* **WORK ITEM**
In the listing below, how many lines contain the string "καθορίζουν"? Reply with the number alone.

* **LISTED ENTRIES**
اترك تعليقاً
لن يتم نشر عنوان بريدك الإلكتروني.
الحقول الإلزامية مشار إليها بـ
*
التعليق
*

==

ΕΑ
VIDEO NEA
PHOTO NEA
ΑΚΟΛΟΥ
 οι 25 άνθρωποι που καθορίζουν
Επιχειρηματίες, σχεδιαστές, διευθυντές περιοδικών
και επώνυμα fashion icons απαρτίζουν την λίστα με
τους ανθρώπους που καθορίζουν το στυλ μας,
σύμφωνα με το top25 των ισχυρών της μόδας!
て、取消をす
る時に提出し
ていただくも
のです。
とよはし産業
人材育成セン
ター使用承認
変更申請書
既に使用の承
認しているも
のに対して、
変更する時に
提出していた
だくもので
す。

* **COMPLETED TASK**
2